» **Source material**

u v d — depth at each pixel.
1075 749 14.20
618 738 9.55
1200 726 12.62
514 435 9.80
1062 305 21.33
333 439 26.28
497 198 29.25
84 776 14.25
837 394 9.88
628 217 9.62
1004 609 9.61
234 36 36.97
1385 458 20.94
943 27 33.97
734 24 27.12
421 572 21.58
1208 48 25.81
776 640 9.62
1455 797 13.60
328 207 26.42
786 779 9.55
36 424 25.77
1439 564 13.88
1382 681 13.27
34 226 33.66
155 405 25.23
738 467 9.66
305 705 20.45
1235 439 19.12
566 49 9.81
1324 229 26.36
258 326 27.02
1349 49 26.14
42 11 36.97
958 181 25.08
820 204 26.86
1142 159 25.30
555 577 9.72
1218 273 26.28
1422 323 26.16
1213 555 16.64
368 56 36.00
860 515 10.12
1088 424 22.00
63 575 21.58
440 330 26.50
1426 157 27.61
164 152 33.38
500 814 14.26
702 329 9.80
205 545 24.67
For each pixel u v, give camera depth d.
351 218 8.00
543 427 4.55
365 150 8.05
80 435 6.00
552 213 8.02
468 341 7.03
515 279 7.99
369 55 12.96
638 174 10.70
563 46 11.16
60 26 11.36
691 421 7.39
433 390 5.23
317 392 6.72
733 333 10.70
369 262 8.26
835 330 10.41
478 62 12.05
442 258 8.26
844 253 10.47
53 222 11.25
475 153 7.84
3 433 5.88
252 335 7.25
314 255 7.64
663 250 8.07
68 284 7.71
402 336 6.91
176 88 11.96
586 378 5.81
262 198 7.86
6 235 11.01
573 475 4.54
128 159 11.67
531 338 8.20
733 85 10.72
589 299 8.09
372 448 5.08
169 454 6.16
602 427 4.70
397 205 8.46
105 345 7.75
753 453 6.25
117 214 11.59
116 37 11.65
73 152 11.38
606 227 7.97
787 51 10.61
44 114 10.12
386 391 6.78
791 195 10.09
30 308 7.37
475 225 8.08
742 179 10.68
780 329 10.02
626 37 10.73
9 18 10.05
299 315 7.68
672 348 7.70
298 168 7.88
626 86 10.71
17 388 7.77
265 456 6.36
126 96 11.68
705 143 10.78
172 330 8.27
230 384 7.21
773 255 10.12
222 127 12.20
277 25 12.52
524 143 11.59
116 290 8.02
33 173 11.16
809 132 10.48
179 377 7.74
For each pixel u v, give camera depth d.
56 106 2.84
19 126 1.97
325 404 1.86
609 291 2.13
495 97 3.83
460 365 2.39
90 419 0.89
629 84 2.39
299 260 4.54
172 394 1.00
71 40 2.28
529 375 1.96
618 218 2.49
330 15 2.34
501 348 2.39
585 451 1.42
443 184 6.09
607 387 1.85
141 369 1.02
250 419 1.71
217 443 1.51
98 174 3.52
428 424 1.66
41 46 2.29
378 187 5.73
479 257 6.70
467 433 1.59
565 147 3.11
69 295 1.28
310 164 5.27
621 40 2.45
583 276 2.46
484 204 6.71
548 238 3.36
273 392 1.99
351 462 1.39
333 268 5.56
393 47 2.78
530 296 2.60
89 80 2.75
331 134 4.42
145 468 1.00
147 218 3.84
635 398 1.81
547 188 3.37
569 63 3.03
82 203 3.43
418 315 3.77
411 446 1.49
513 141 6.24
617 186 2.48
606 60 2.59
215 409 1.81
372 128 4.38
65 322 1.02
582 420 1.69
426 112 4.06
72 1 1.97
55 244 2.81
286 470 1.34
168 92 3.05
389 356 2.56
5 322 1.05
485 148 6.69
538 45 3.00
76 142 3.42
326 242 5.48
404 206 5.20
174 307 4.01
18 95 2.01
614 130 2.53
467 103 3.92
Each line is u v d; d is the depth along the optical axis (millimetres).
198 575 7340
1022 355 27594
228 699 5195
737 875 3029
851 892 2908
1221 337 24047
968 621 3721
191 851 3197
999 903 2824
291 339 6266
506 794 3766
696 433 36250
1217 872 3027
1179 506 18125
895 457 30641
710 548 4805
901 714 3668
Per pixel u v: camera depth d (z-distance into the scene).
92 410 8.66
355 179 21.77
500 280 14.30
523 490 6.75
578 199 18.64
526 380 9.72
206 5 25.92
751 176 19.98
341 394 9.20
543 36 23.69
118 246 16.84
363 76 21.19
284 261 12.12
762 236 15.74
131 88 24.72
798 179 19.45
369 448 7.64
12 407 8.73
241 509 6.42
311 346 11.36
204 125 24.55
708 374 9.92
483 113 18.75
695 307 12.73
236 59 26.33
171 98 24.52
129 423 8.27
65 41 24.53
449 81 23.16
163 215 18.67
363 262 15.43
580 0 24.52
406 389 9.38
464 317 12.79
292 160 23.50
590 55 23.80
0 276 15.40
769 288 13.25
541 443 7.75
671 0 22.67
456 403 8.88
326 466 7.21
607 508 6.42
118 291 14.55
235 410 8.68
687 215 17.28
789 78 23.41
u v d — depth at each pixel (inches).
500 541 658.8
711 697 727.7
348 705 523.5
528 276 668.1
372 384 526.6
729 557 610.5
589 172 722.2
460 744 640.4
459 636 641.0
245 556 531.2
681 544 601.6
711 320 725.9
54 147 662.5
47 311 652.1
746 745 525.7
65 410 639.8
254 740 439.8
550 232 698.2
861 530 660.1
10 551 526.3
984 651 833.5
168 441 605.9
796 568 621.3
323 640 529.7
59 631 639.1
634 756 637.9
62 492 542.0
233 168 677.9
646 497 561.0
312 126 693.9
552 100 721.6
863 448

» **What you will do**
Your task is to return the full listing exactly as it was given.

» **Task solution**
u v d — depth at each pixel.
1075 749 14.20
618 738 9.55
1200 726 12.62
514 435 9.80
1062 305 21.33
333 439 26.28
497 198 29.25
84 776 14.25
837 394 9.88
628 217 9.62
1004 609 9.61
234 36 36.97
1385 458 20.94
943 27 33.97
734 24 27.12
421 572 21.58
1208 48 25.81
776 640 9.62
1455 797 13.60
328 207 26.42
786 779 9.55
36 424 25.77
1439 564 13.88
1382 681 13.27
34 226 33.66
155 405 25.23
738 467 9.66
305 705 20.45
1235 439 19.12
566 49 9.81
1324 229 26.36
258 326 27.02
1349 49 26.14
42 11 36.97
958 181 25.08
820 204 26.86
1142 159 25.30
555 577 9.72
1218 273 26.28
1422 323 26.16
1213 555 16.64
368 56 36.00
860 515 10.12
1088 424 22.00
63 575 21.58
440 330 26.50
1426 157 27.61
164 152 33.38
500 814 14.26
702 329 9.80
205 545 24.67
For each pixel u v, give camera depth d.
351 218 8.00
543 427 4.55
365 150 8.05
80 435 6.00
552 213 8.02
468 341 7.03
515 279 7.99
369 55 12.96
638 174 10.70
563 46 11.16
60 26 11.36
691 421 7.39
433 390 5.23
317 392 6.72
733 333 10.70
369 262 8.26
835 330 10.41
478 62 12.05
442 258 8.26
844 253 10.47
53 222 11.25
475 153 7.84
3 433 5.88
252 335 7.25
314 255 7.64
663 250 8.07
68 284 7.71
402 336 6.91
176 88 11.96
586 378 5.81
262 198 7.86
6 235 11.01
573 475 4.54
128 159 11.67
531 338 8.20
733 85 10.72
589 299 8.09
372 448 5.08
169 454 6.16
602 427 4.70
397 205 8.46
105 345 7.75
753 453 6.25
117 214 11.59
116 37 11.65
73 152 11.38
606 227 7.97
787 51 10.61
44 114 10.12
386 391 6.78
791 195 10.09
30 308 7.37
475 225 8.08
742 179 10.68
780 329 10.02
626 37 10.73
9 18 10.05
299 315 7.68
672 348 7.70
298 168 7.88
626 86 10.71
17 388 7.77
265 456 6.36
126 96 11.68
705 143 10.78
172 330 8.27
230 384 7.21
773 255 10.12
222 127 12.20
277 25 12.52
524 143 11.59
116 290 8.02
33 173 11.16
809 132 10.48
179 377 7.74
For each pixel u v, give camera depth d.
56 106 2.84
19 126 1.97
325 404 1.86
609 291 2.13
495 97 3.83
460 365 2.39
90 419 0.89
629 84 2.39
299 260 4.54
172 394 1.00
71 40 2.28
529 375 1.96
618 218 2.49
330 15 2.34
501 348 2.39
585 451 1.42
443 184 6.09
607 387 1.85
141 369 1.02
250 419 1.71
217 443 1.51
98 174 3.52
428 424 1.66
41 46 2.29
378 187 5.73
479 257 6.70
467 433 1.59
565 147 3.11
69 295 1.28
310 164 5.27
621 40 2.45
583 276 2.46
484 204 6.71
548 238 3.36
273 392 1.99
351 462 1.39
333 268 5.56
393 47 2.78
530 296 2.60
89 80 2.75
331 134 4.42
145 468 1.00
147 218 3.84
635 398 1.81
547 188 3.37
569 63 3.03
82 203 3.43
418 315 3.77
411 446 1.49
513 141 6.24
617 186 2.48
606 60 2.59
215 409 1.81
372 128 4.38
65 322 1.02
582 420 1.69
426 112 4.06
72 1 1.97
55 244 2.81
286 470 1.34
168 92 3.05
389 356 2.56
5 322 1.05
485 148 6.69
538 45 3.00
76 142 3.42
326 242 5.48
404 206 5.20
174 307 4.01
18 95 2.01
614 130 2.53
467 103 3.92
Each line is u v d; d is the depth along the optical axis (millimetres).
198 575 7340
1022 355 27594
228 699 5195
737 875 3029
851 892 2908
1221 337 24047
968 621 3721
191 851 3197
999 903 2824
291 339 6266
506 794 3766
696 433 36250
1217 872 3027
1179 506 18125
895 457 30641
710 548 4805
901 714 3668
Per pixel u v: camera depth d (z-distance into the scene).
92 410 8.66
355 179 21.77
500 280 14.30
523 490 6.75
578 199 18.64
526 380 9.72
206 5 25.92
751 176 19.98
341 394 9.20
543 36 23.69
118 246 16.84
363 76 21.19
284 261 12.12
762 236 15.74
131 88 24.72
798 179 19.45
369 448 7.64
12 407 8.73
241 509 6.42
311 346 11.36
204 125 24.55
708 374 9.92
483 113 18.75
695 307 12.73
236 59 26.33
171 98 24.52
129 423 8.27
65 41 24.53
449 81 23.16
163 215 18.67
363 262 15.43
580 0 24.52
406 389 9.38
464 317 12.79
292 160 23.50
590 55 23.80
0 276 15.40
769 288 13.25
541 443 7.75
671 0 22.67
456 403 8.88
326 466 7.21
607 508 6.42
118 291 14.55
235 410 8.68
687 215 17.28
789 78 23.41
u v d — depth at each pixel (inches).
500 541 658.8
711 697 727.7
348 705 523.5
528 276 668.1
372 384 526.6
729 557 610.5
589 172 722.2
460 744 640.4
459 636 641.0
245 556 531.2
681 544 601.6
711 320 725.9
54 147 662.5
47 311 652.1
746 745 525.7
65 410 639.8
254 740 439.8
550 232 698.2
861 530 660.1
10 551 526.3
984 651 833.5
168 441 605.9
796 568 621.3
323 640 529.7
59 631 639.1
634 756 637.9
62 492 542.0
233 168 677.9
646 497 561.0
312 126 693.9
552 100 721.6
863 448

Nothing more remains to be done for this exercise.